“Bütçe görüşmeleri esnasında bir Milletvekilinin kürsüden yaptığı bir konuşma esnasında
söylenen sözleri, inanılmaz bir şekilde çarpıtarak yapılan saldırılar ve bu çirkin saldırılar
sonrasında fırsatı ganimet bilerek, 1974 Barış Harekatı ile katliam çukurlarının kenarından
dönüşümüzü sağlayan Türk ordusuna saldırmayı marifet bilenleri sağduyuya çağırmak
istiyorum.
O günleri ve ondan öncesini yaşayanlar, sıkıntılar içerisinde geçirdikleri onca yılı bugün bu
konuşulanları duyarak bize helal etmemektedir. Katliam korkusu olmadan, yeniden savaşmak
zorunda kalırmıyız düşüncesine kapılmadan, aradan geçen 40 yıl içerisinde nereden nereye
geldiğimizi unutmak ve bu ülkede bizi her tehlikeden korumaya muktedir bir orduyu ve
mensuplarını bu şekilde yaralamak Kıbrıslı Türkün ne karakterine, ne tarihine uygun değildir.
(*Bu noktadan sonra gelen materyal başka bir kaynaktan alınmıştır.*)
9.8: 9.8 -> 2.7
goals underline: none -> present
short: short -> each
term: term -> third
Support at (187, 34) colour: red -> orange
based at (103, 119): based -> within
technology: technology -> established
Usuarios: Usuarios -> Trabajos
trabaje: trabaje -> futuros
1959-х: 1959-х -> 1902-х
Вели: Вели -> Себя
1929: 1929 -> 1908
Savaş ortamı ve psikolojisini yaşamak kolay değildir. Bugün bu duyguları tanımadan büyüme
imkanı yakalamışsak bunun tek nedeni Türk Silahlı Kuvvetlerinin adadaki varlığıdır. Bu
gerçeği görmemek ise kelimenin tam anlamı ile vefasızlıktır, geçmişi bilmemektir. Bu, hiç
bilmedikleri topraklara evlatlarını şehit olarak gönderen Analara yönelik olduğu kadar, kendi
Analarımıza, kendi ninelerimize ihanettir.
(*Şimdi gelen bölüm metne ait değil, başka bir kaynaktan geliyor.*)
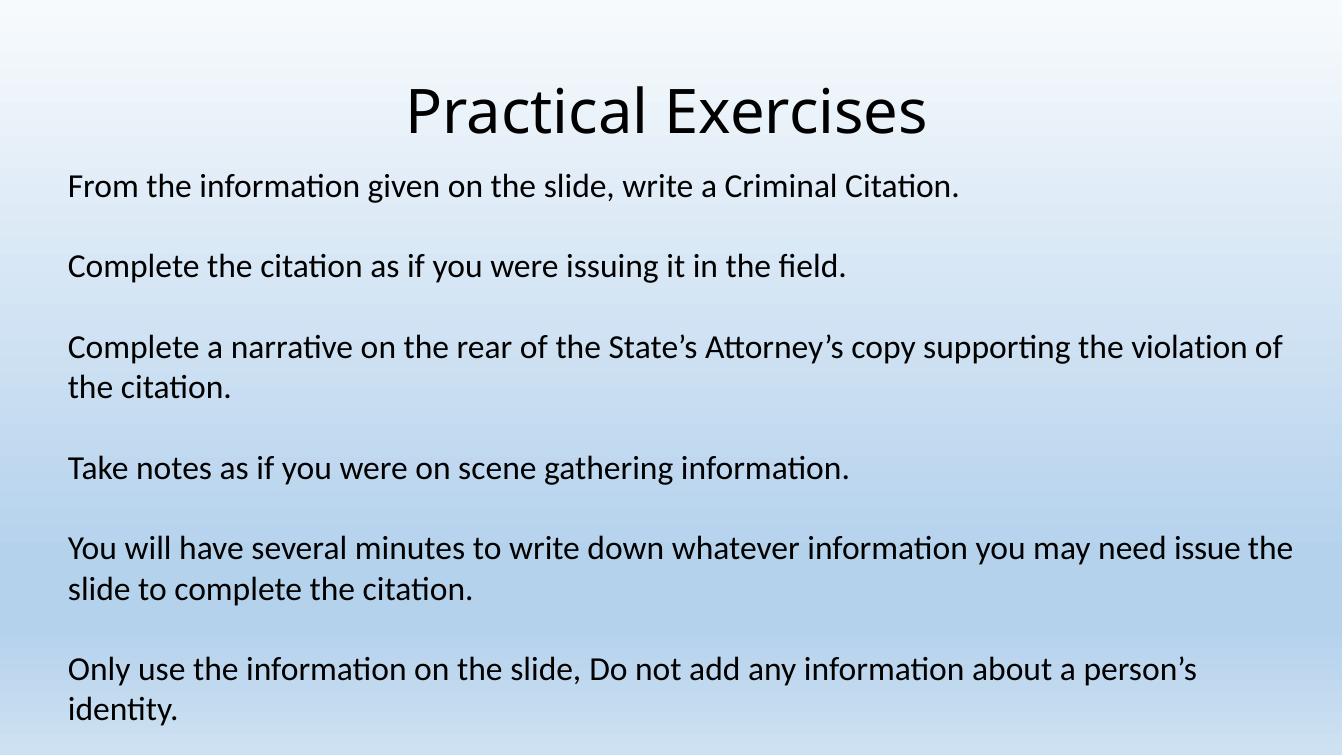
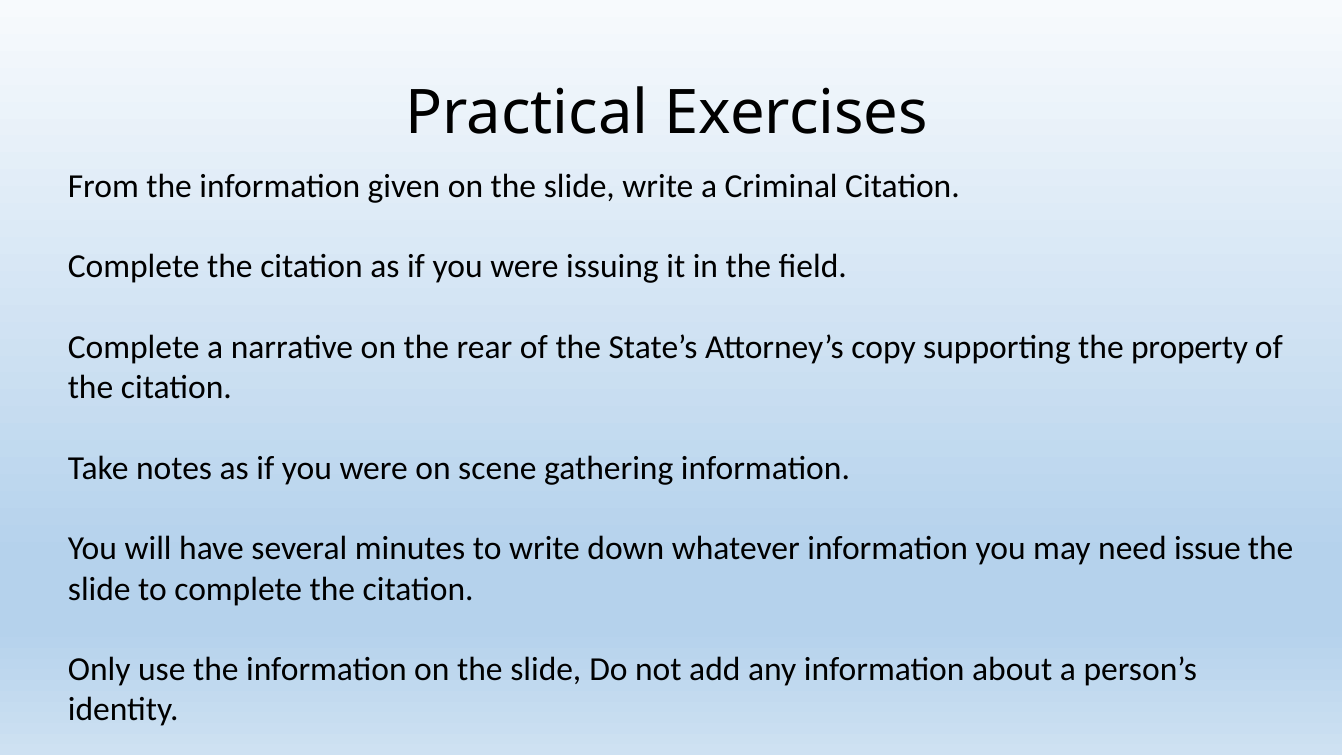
violation: violation -> property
Doğuş Derya'nın savaşın yarattığı sonuçlarla ilgili bir sözünü veya herhangi bir eylemini
kabul etmemek eleştirmek başka bir şeydir, kabul edilmeyecek bir uslup ile kişiye saldırmak
başka birşey. Bu saldırıyı yapanlar bugün yaşamakta olduğumuz bu üzücü karşı saldırılara
fırsat veren fitili ateşleyenlerdir. Aynı doğrultuda; birilerinin kabul edilemez sövmelerini
bahane bilerek, bugünümüzü borçlu olduğumuz bir kuruma, Kıbrıs Türk Barış Kuvvetlerine,
bir gazetenin ele aldığı şekilde saldırmakta, asla sessizlikle geçiştirebileceğimiz bir şey
değildir. İstismardır, fırsatçılıktır, yüzsüzlüktür, halkımızla Kıbrıs Türk Barış Kuvvetlerinin
arasını açmaya yönelik bilinçli bir girişimdir.
Ne Doğuş Derya, ne de yine kürsüden kendisine cevap veren Zorlu Töre, olayların bu noktaya
gelmesi amacıyla o konuşmaları yapmış değildir. Bu nedenle, devam etmekte olan tüm eylem
ve söylemlerin maksadı aşmayacak bir seviyede tutulması gerektiğini hatırlatmak ve giderek
yoğunlaşan bu gereksiz gerginliğin sona erdirilmesini talep etmek geleceğimizle ilgili bir
sorumluluk haline gelmiştir.
Bu tartışmanın hiçbir yerinde olmayan KTBK'nin tüm mensuplarının bu tartışmalar nedeniyle
duyduğu üzüntü kadar, 1974 yılına kadar verilen onurlu mücadelenin mücahitleride büyük bir
üzüntü yaşamaktadır.
Bu üzüntüyü kendi kendimize yaşatmaktan kimsenin bir çıkarı olmayacaktır ve bu konuyu
kendi hedeflerine ulaşmak için kullanmaya çalışanlara kamuoyunun dikkatini çekmek ve bu
oyuna gelmememiz gerektiğini hatırlatmak da görevimizdir.”